The dress fit like a cage.
Silk pressed against Isha's ribs, too tight, too heavy, too beautiful for what it meant. White lace curled over her skin like chains masquerading as art, and every pin in her hair felt like a nail hammered into a coffin.
She stood before the mirror, staring at the stranger staring back.
Not Isha Marino, daughter of fire and defiance.
Not the woman who once dreamed of love without bloodlines, who swore she'd never bow to her father's world.
No.
Today she was a pawn. Today she was the bride of her enemy.
The door creaked. Her father entered, his suit immaculate, his smile thin as a blade.
"You look perfect," Don Marino said, as though he were sending her to a gala, not selling her future.
Isha's jaw clenched. "Perfect for what? For him? For the Santoros?"
Her father's eyes hardened, the smile gone. "For survival. This union ends a war. You'll do your duty, Isha. You'll wear the dress, say the vows, and smile as if you mean it."
Her throat burned. My duty. Always my duty. Never my life.
She wanted to scream, to tear the dress from her body and run until the city disappeared behind her. But the guards stationed outside the door reminded her of what would happen if she tried.

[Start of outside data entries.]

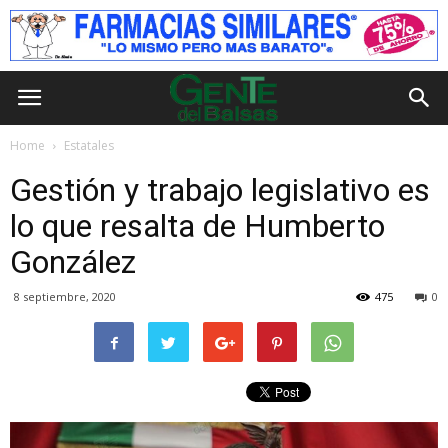
Home
Estatales
Gestión y trabajo legislativo es
lo que resalta de Humberto
González
8 septiembre, 2020
475
0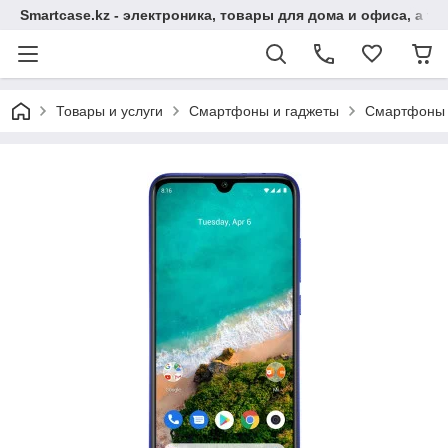
Smartcase.kz - электроника, товары для дома и офиса, а та
Товары и услуги
Смартфоны и гаджеты
Смартфоны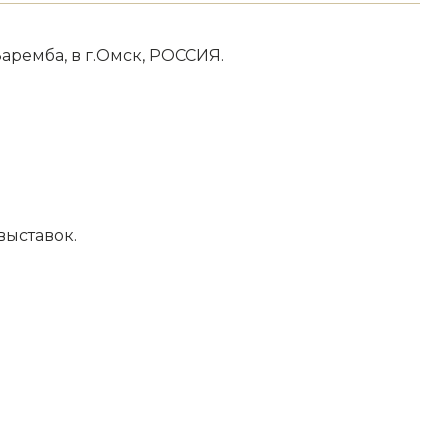
ремба, в г.Омск, РОССИЯ.
выставок.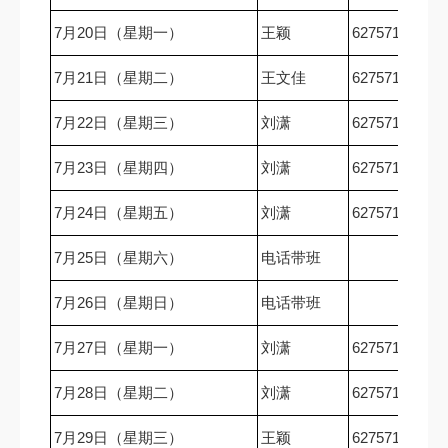
7月20日（星期一）
王颖
62757167
7月21日（星期二）
王文佳
62757167
7月22日（星期三）
刘潇
62757167
7月23日（星期四）
刘潇
62757167
7月24日（星期五）
刘潇
62757167
7月25日（星期六）
电话带班
7月26日（星期日）
电话带班
7月27日（星期一）
刘潇
62757167
7月28日（星期二）
刘潇
62757167
7月29日（星期三）
王颖
62757167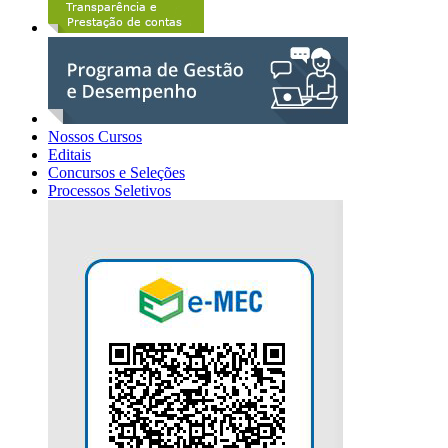
Nossos Cursos
Editais
Concursos e Seleções
Processos Seletivos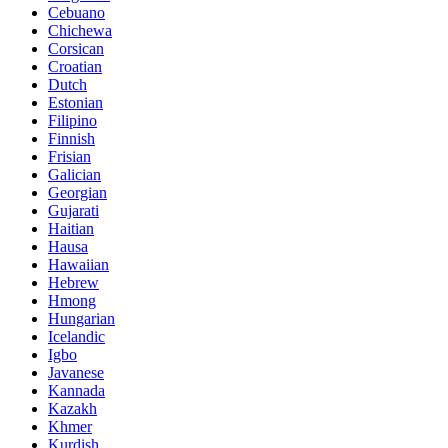
Cebuano
Chichewa
Corsican
Croatian
Dutch
Estonian
Filipino
Finnish
Frisian
Galician
Georgian
Gujarati
Haitian
Hausa
Hawaiian
Hebrew
Hmong
Hungarian
Icelandic
Igbo
Javanese
Kannada
Kazakh
Khmer
Kurdish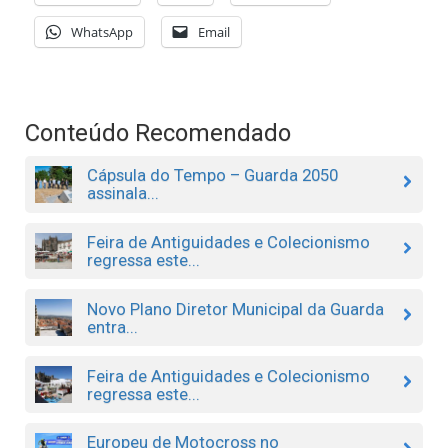
WhatsApp
Email
Conteúdo Recomendado
Cápsula do Tempo – Guarda 2050
assinala...
Feira de Antiguidades e Colecionismo
regressa este...
Novo Plano Diretor Municipal da Guarda
entra...
Feira de Antiguidades e Colecionismo
regressa este...
Europeu de Motocross no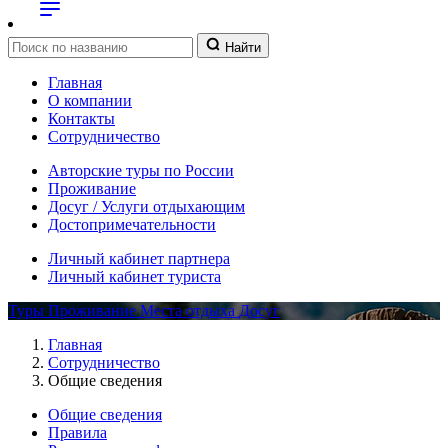
Найти
Главная
О компании
Контакты
Сотрудничество
Авторские туры по России
Проживание
Досуг / Услуги отдыхающим
Достопримечательности
Личный кабинет партнера
Личный кабинет туриста
Туры
Проживание
Места отдыха
Досуг
Главная
Сотрудничество
Общие сведения
Общие сведения
Правила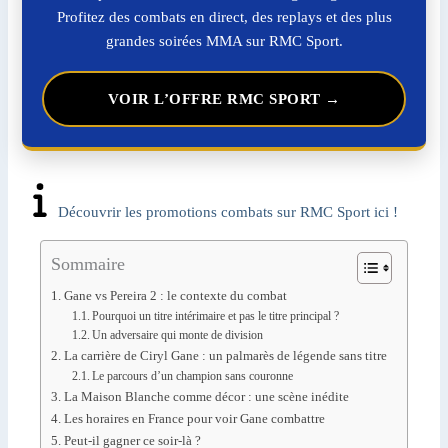
Profitez des combats en direct, des replays et des plus
grandes soirées MMA sur RMC Sport.
VOIR L’OFFRE RMC SPORT →
Découvrir les promotions combats sur RMC Sport ici !
Sommaire
Gane vs Pereira 2 : le contexte du combat
Pourquoi un titre intérimaire et pas le titre principal ?
Un adversaire qui monte de division
La carrière de Ciryl Gane : un palmarès de légende sans titre
Le parcours d’un champion sans couronne
La Maison Blanche comme décor : une scène inédite
Les horaires en France pour voir Gane combattre
Peut-il gagner ce soir-là ?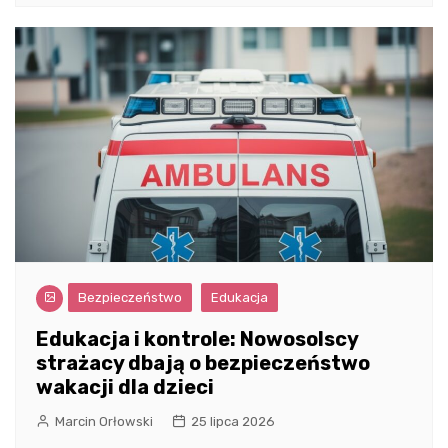
Bezpieczeństwo
Edukacja
Edukacja i kontrole: Nowosolscy
strażacy dbają o bezpieczeństwo
wakacji dla dzieci
Marcin Orłowski
25 lipca 2026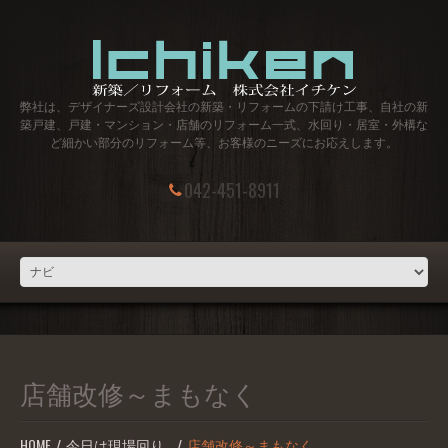
弊社は、デザイナーズ設計会社の新築・リフォームの下請け工事、自社の新
築戸建、戸建・マンション・店舗のリフォーム一式、水回り・居室・外構な
ど細かい部分のリフォーム等、お客様のニーズにお応えします。
042-451-8911
店舗改修～まもなく
HOME
今日は現場回り…
店舗改修～まもなく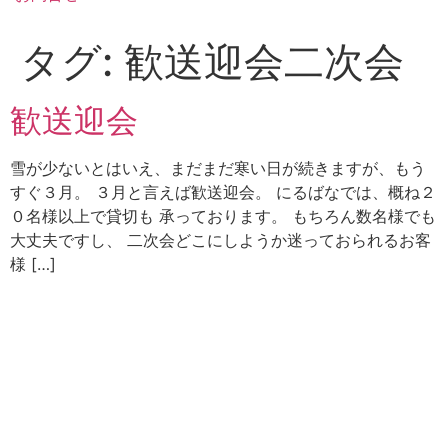
タグ:
歓送迎会二次会
歓送迎会
雪が少ないとはいえ、まだまだ寒い日が続きますが、もう
すぐ３月。 ３月と言えば歓送迎会。 にるばなでは、概ね２
０名様以上で貸切も 承っております。 もちろん数名様でも
大丈夫ですし、 二次会どこにしようか迷っておられるお客
様 […]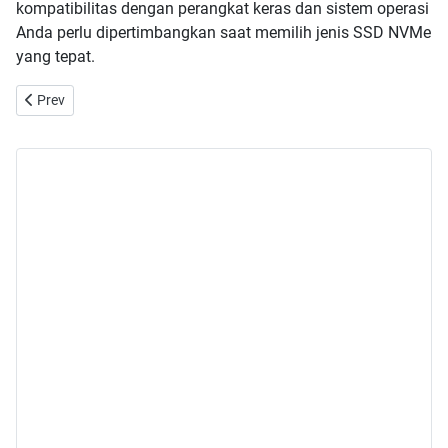
kompatibilitas dengan perangkat keras dan sistem operasi
Anda perlu dipertimbangkan saat memilih jenis SSD NVMe
yang tepat.
Previous article: Lenovo All In One tidak bisa restart, tidak bisa hidu
Prev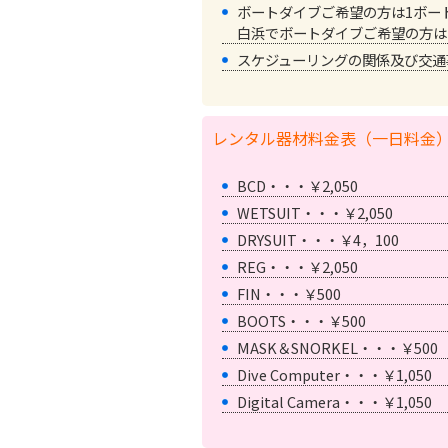
ボートダイブご希望の方は1ボート
白浜でボートダイブご希望の方は1ボ
スケジューリングの関係及び交通
レンタル器材料金表（一日料金
BCD・・・￥2,050
WETSUIT・・・￥2,050
DRYSUIT・・・￥4，100
REG・・・￥2,050
FIN・・・￥500
BOOTS・・・￥500
MASK＆SNORKEL・・・￥500
Dive Computer・・・￥1,050
Digital Camera・・・￥1,050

And then she heard it-footsteps. Heavy, measured, certain. The kind that didn't hurry because they never had to.
The door opened again, and he walked in.
Umar Santoro.
The years had carved him sharper, harder than she remembered from fleeting glimpses at funerals and meetings she wasn't meant to attend. His suit was black, his tie blood-red, and his eyes-those silver-gray eyes-were colder than the steel of a gun barrel.

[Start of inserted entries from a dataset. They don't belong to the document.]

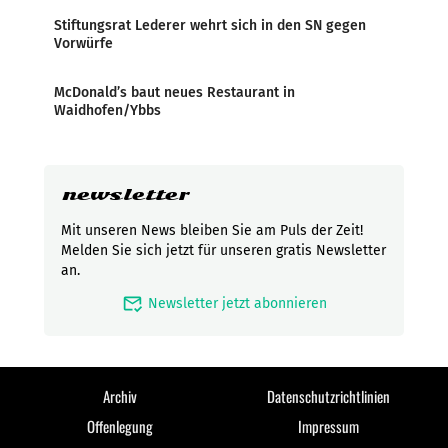
Stiftungsrat Lederer wehrt sich in den SN gegen
Vorwürfe
McDonald’s baut neues Restaurant in
Waidhofen/Ybbs
newsletter
Mit unseren News bleiben Sie am Puls der Zeit!
Melden Sie sich jetzt für unseren gratis Newsletter
an.
mark_email_read
Newsletter jetzt abonnieren
Archiv
Datenschutzrichtlinien
Offenlegung
Impressum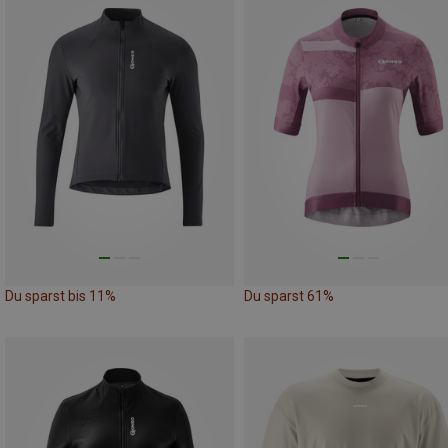
Du sparst bis 11%
Du sparst 61%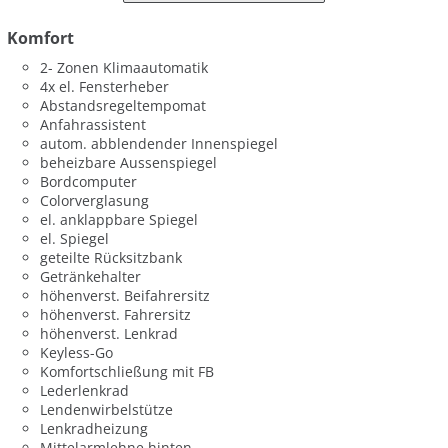
Komfort
2- Zonen Klimaautomatik
4x el. Fensterheber
Abstandsregeltempomat
Anfahrassistent
autom. abblendender Innenspiegel
beheizbare Aussenspiegel
Bordcomputer
Colorverglasung
el. anklappbare Spiegel
el. Spiegel
geteilte Rücksitzbank
Getränkehalter
höhenverst. Beifahrersitz
höhenverst. Fahrersitz
höhenverst. Lenkrad
Keyless-Go
Komfortschließung mit FB
Lederlenkrad
Lendenwirbelstütze
Lenkradheizung
Mittelarmlehne hinten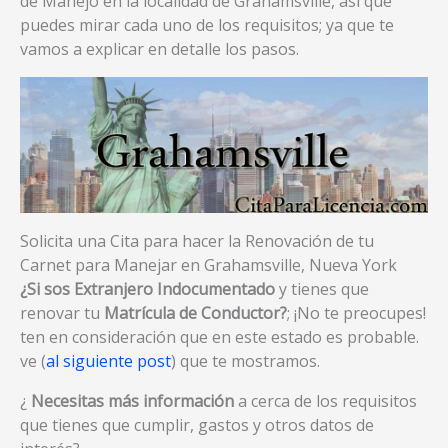
de Manejo en la localidad de Grahamsville, así que
puedes mirar cada uno de los requisitos; ya que te
vamos a explicar en detalle los pasos.
Solicita una Cita para hacer la Renovación de tu
Carnet para Manejar en Grahamsville, Nueva York
¿Si sos Extranjero Indocumentado
y tienes que
renovar tu
Matrícula de Conductor?
; ¡No te preocupes!
ten en consideración que en este estado es probable.
ve (
al siguiente post
) que te mostramos.
¿
Necesitas más información
a cerca de los requisitos
que tienes que cumplir, gastos y otros datos de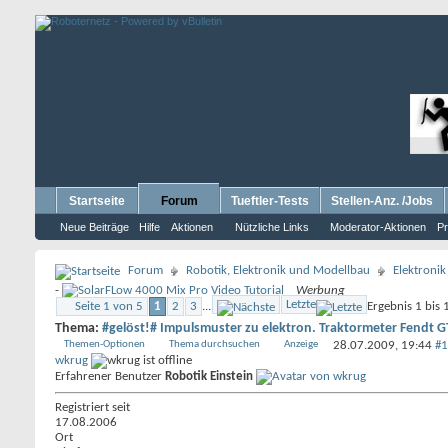
Startseite
Forum
Tueftler-Tests
Stellen-Anz. /Jobs
Neue Beiträge
Hilfe
Aktionen
Nützliche Links
Moderator-Aktionen
Pr
Forum
Robotik, Elektronik und Modellbau
Elektronik
-
Werbung
Letzte
Seite 1 von 5
1
2
3
...
Ergebnis 1 bis
Thema:
#gelöst!# Impulsmuster zu elektron. Traktormeter Fendt G
Themen-Optionen
Thema durchsuchen
Anzeige
28.07.2009,
19:44
#1
wkrug
Erfahrener Benutzer
Robotik Einstein
Registriert seit
17.08.2006
Ort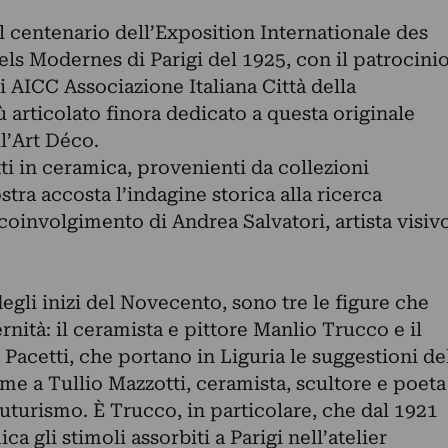
 centenario dell’Exposition Internationale des
iels Modernes di Parigi del 1925, con il patrocini
 AICC Associazione Italiana Città della
ù articolato finora dedicato a questa originale
l’Art Déco.
ti in ceramica, provenienti da collezioni
tra accosta l’indagine storica alla ricerca
oinvolgimento di Andrea Salvatori, artista visiv
gli inizi del Novecento, sono tre le figure che
rnità: il ceramista e pittore Manlio Trucco e il
 Pacetti, che portano in Liguria le suggestioni de
me a Tullio Mazzotti, ceramista, scultore e poeta
uturismo. È Trucco, in particolare, che dal 1921
ica gli stimoli assorbiti a Parigi nell’atelier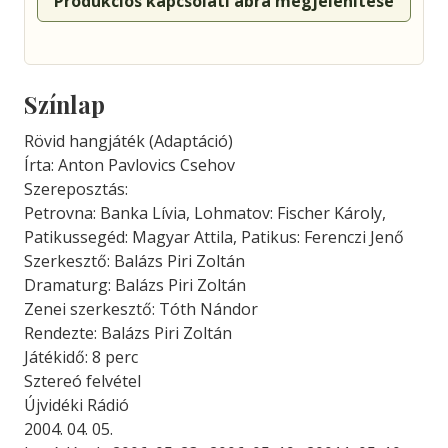
Produkciós kapcsolati ábra megjelenítése
Színlap
Rövid hangjáték (Adaptáció)
Írta: Anton Pavlovics Csehov
Szereposztás:
Petrovna: Banka Lívia, Lohmatov: Fischer Károly,
Patikussegéd: Magyar Attila, Patikus: Ferenczi Jenő
Szerkesztő: Balázs Piri Zoltán
Dramaturg: Balázs Piri Zoltán
Zenei szerkesztő: Tóth Nándor
Rendezte: Balázs Piri Zoltán
Játékidő: 8 perc
Sztereó felvétel
Újvidéki Rádió
2004. 04. 05.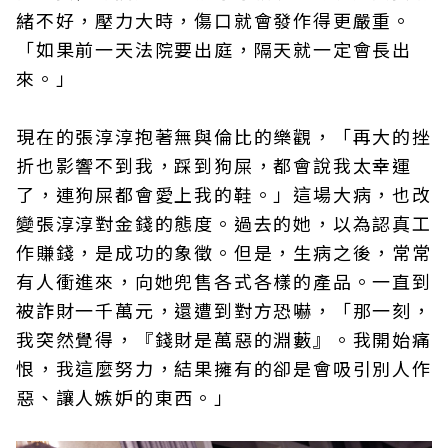
緒不好，壓力大時，傷口就會發作得更嚴重。
「如果前一天法院要出庭，隔天就一定會長出
來。」
現在的張淳淳抱著無與倫比的樂觀，「再大的挫
折也影響不到我，踩到狗屎，都會說我太幸運
了，連狗屎都會愛上我的鞋。」這場大病，也改
變張淳淳對金錢的態度。過去的她，以為認真工
作賺錢，是成功的象徵。但是，生病之後，常常
有人衝進來，向她兜售各式各樣的產品。一直到
被詐財一千萬元，還遭到對方恐嚇，「那一刻，
我突然覺得，『錢財是萬惡的淵藪』。我開始痛
恨，我這麼努力，結果擁有的卻是會吸引別人作
惡、讓人嫉妒的東西。」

For a moment, her breath caught, not from fear, not even from hate-but from something far more dangerous.
He didn't bow, didn't offer a polite smile. He simply looked at her, gaze sweeping over the dress, the trembling fists at her sides, the storm in her eyes.
"You look like you're about to set the church on fire," he said quietly, almost amused.
Isha's chin lifted. "Maybe I will."
A ghost of a smile flickered across his lips, gone before she could decide if she imagined it. He stepped closer, his presence filling the room, suffocating and magnetic all at once.
"Don't mistake this, Marino," he murmured. "This isn't a wedding. It's a war with better clothes."
Her heart hammered, but she refused to flinch. "And you think you've already won?"
His eyes burned into hers. "No. I think I've just taken possession of the most dangerous weapon in this city. You."
The words struck her chest like a blow, sharp and hot. She hated that a shiver betrayed her, hated that her body betrayed her even more.
Her father cleared his throat, breaking the spell. "Time," he said, gesturing toward the chapel doors.
Isha's stomach turned. The church bells tolled, heavy as fate, and the aisle stretched before her like a blade waiting to pierce her heart.
She took one last look at Umar, the man who was now her husband, her enemy, her inevitable ruin.
And she whispered to herself, a vow only she could hear: I may wear the dress, I may take the vow, but my soul will never belong to him.